The award trophy was at first a fawn made of white porcelain, which was produced in the Majolika Manufaktur in Karlsruhe by the sculptor Else Bach (1899–1952). Since 1958, the golden-bronze deer has been produced in the art foundry of Ernst Strassacker in the Swabian village of Süßen. According to Marika Rökk's daughter, the name "Bambi" is attributed to her because she had said to her mother, after she brought the prize home: "Oh, you brought a Bambi for me", inspired by the book Bambi by Felix Salten or the 1942 Disney film of the same name.

The Bambi Awards were presented in Karlsruhe between 1948 and 1964, and afterwards in other cities such as Berlin and Offenburg.
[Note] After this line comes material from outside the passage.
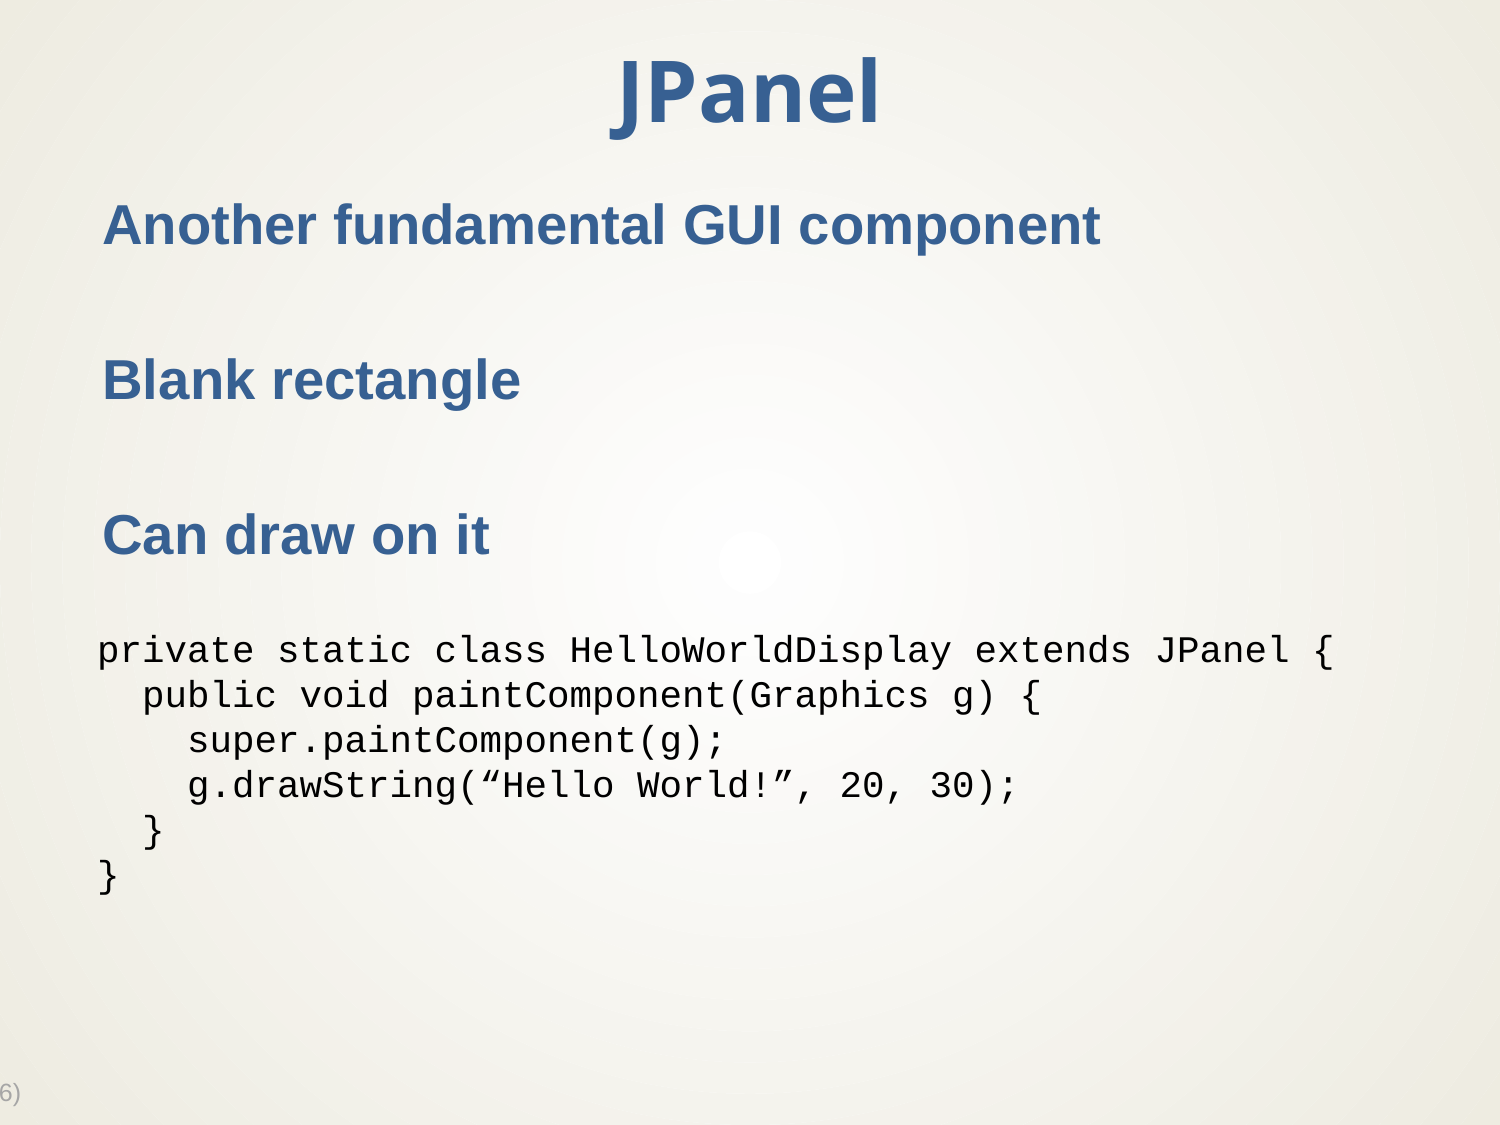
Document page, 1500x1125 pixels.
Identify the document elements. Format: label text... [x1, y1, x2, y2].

text_box private static class HelloWorldDisplay extends JPanel { public void paintComponent(Graphics g) { super.paintComponent(g); g.drawString(“Hello World!”, 20, 30); } } [82, 617, 1350, 903]
list Another fundamental GUI component Blank rectangle Can draw on it [56, 187, 1444, 1036]
title JPanel [0, 24, 1500, 166]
In 2002, Michael Jackson won the Pop Artist of the Millennium Award and Anastacia won the Best Newcomer Award. In 2003 and 2004, the awards ceremony took place in the Theater am Hafen in Hamburg. The 2006 Bambi was awarded in the Mercedes-Benz Welt in Stuttgart, hosted by entertainer Harald Schmidt and model Eva Padberg. In 2007, the ceremony was held in the Congress Center in Düsseldorf (CCD), and in 2008 in Offenburg. Both events were presented by Harald Schmidt. Award recipients in 2009 included Colombian singer/songwriter and choreographer Shakira, actress Kate Winslet, Austrian actor Christoph Waltz, and Giorgio Armani, whose niece Roberta Armani accepted the award for him. Shakira performed her single "Did It Again" before accepting her award. The ceremonies of 2009 and 2010 were held in the Metropolis-Hall in Potsdam-Babelsberg. In 2014, the Crown Princess Mary of Denmark received a Bambi in the charity category for her extensive work for women's rights.

Bambi Awards are judged by Hubert Burda and the editors-in-chief at Hubert Burda Media.